◆ **Work instruction**
In the records below, output the stretch from the line containing "Leistungen rund um Ihre" through the line containing "mw@silkeborgbusiness.dk", both lines included, reproducing each line character for character. Leave the pictures out of your answer.

◆ **Saved entries**

================================

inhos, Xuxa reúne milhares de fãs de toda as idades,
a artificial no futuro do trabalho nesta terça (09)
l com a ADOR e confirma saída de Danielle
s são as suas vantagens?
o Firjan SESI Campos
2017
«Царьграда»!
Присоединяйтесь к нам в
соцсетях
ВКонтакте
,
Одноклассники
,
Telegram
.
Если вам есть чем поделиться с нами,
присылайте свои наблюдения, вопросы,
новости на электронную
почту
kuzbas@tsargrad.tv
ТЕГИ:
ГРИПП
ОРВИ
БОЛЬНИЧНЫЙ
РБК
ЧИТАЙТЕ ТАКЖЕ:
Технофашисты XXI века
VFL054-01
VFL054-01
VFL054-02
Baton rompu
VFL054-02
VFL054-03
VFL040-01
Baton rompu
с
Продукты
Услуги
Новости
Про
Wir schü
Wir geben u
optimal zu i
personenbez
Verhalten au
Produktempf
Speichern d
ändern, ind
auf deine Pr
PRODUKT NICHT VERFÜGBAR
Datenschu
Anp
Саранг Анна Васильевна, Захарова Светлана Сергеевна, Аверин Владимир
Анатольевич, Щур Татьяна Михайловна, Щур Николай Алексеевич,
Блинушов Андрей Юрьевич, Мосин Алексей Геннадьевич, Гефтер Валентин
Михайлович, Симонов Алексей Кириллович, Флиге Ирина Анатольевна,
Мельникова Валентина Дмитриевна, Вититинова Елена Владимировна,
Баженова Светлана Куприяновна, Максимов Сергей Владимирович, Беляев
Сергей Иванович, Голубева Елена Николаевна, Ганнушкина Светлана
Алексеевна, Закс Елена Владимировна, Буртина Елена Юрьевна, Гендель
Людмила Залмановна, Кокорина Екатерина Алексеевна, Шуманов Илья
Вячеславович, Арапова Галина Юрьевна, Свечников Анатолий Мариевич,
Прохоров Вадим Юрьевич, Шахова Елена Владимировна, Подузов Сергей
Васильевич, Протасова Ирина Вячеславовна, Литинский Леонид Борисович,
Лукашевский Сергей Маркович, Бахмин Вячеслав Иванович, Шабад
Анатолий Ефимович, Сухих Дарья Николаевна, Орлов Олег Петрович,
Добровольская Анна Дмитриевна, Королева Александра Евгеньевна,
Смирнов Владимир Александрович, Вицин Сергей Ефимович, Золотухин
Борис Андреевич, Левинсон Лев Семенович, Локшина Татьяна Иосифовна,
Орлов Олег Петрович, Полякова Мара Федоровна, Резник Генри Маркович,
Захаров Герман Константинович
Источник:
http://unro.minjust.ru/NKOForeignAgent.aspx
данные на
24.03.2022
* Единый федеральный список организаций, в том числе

================================

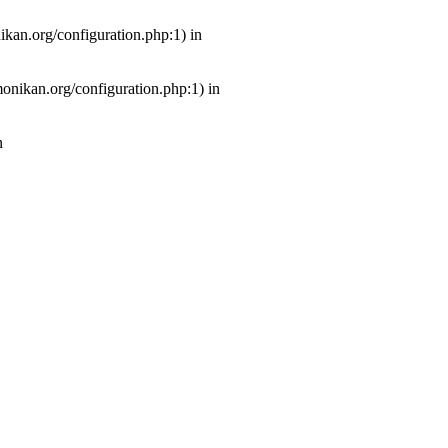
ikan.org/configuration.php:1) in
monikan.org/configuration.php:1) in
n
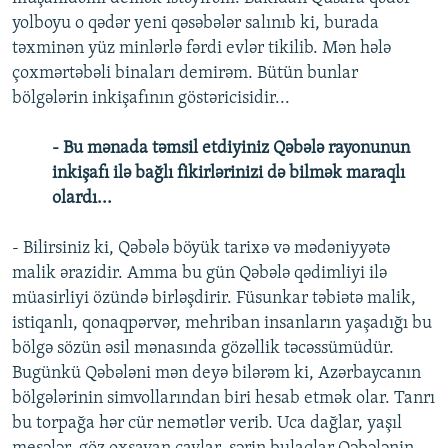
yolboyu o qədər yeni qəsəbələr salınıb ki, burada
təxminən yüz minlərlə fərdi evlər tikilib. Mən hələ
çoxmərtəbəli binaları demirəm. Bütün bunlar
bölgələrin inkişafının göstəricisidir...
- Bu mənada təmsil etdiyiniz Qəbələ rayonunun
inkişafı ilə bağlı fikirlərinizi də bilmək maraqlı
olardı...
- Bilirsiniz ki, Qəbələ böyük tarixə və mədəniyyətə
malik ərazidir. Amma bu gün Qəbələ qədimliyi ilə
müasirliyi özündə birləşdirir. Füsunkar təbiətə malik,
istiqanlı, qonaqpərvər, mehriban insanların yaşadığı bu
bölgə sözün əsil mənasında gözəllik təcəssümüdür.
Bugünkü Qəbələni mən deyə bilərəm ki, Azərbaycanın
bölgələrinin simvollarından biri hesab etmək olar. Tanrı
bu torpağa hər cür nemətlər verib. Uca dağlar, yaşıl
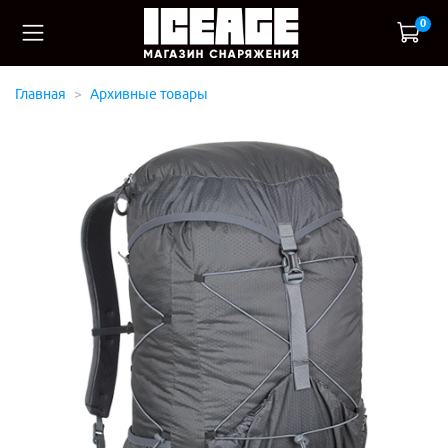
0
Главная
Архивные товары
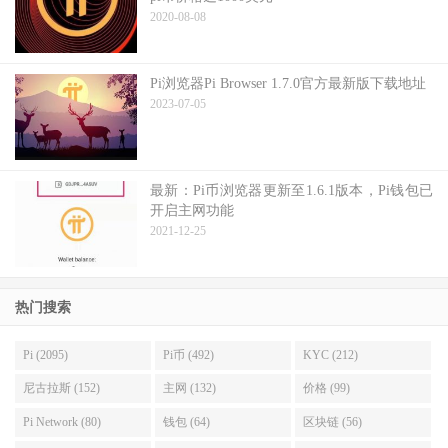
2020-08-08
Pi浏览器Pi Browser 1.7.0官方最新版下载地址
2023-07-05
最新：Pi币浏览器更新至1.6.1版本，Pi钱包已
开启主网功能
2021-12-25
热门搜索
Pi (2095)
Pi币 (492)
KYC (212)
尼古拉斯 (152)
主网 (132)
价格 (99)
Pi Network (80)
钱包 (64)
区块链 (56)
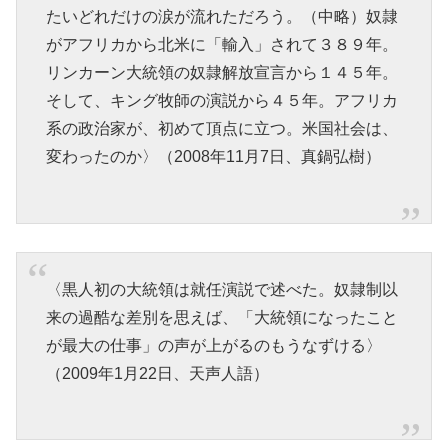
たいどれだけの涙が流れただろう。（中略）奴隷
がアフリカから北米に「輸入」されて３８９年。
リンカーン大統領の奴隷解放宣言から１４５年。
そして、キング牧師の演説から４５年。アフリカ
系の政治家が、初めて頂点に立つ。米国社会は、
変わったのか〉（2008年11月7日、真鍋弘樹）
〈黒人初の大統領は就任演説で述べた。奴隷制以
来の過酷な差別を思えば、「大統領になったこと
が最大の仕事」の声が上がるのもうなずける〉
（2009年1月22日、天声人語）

================================

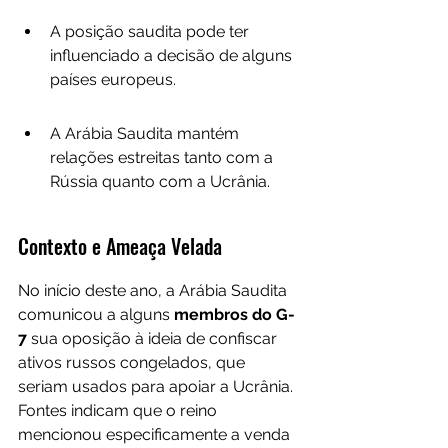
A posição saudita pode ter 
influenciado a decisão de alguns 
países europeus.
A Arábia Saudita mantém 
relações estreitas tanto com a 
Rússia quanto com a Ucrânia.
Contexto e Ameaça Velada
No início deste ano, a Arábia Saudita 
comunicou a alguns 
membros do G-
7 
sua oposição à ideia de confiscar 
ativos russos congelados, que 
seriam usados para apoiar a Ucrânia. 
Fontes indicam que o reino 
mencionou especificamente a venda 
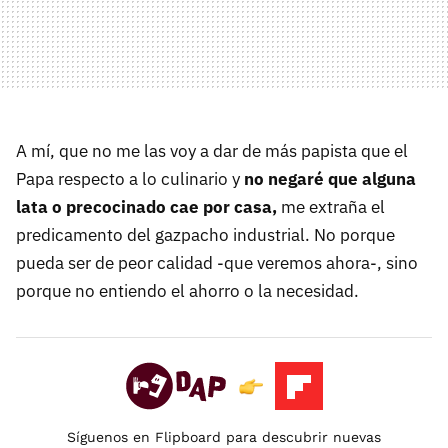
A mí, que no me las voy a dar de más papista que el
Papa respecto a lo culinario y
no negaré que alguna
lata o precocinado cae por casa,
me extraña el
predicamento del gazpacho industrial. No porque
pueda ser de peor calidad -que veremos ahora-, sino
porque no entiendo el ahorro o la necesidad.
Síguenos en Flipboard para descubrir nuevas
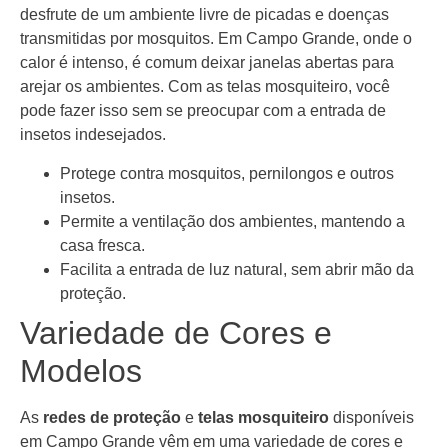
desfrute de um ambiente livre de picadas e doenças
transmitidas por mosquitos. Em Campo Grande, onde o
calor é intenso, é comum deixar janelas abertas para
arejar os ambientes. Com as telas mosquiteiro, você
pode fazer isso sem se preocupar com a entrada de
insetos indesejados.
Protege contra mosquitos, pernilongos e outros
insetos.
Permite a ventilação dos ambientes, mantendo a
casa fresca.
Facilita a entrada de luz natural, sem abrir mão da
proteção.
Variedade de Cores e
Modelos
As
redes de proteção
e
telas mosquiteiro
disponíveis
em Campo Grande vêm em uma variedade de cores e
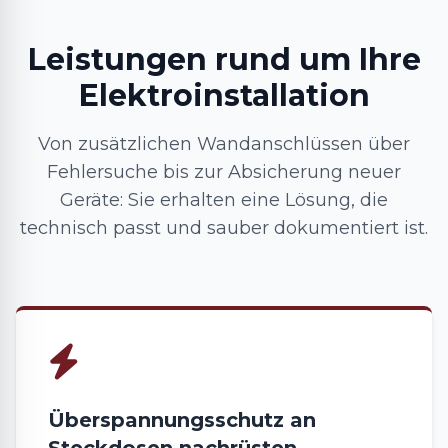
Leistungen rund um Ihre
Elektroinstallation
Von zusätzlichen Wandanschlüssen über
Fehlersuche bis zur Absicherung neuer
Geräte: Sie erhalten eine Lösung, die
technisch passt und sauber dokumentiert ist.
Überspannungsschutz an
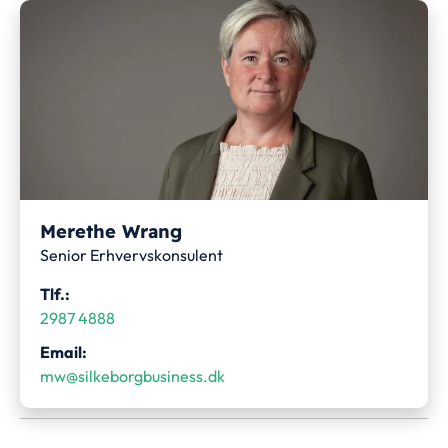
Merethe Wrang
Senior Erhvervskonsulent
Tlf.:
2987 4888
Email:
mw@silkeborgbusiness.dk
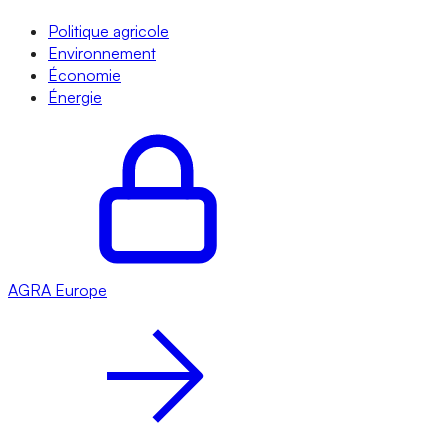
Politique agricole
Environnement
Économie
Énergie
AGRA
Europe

================================

◆ **Your solution**
Leistungen rund um Ihre
Elektroinstallation
Von zusätzlichen Wandanschlüssen über
Fehlersuche bis zur Absicherung neuer
Geräte: Sie erhalten eine Lösung, die
technisch passt und sauber dokumentiert ist.
Überspannungsschutz an
Merethe Wrang
Senior Erhvervskonsulent
Tlf.:
2987 4888
Email:
mw@silkeborgbusiness.dk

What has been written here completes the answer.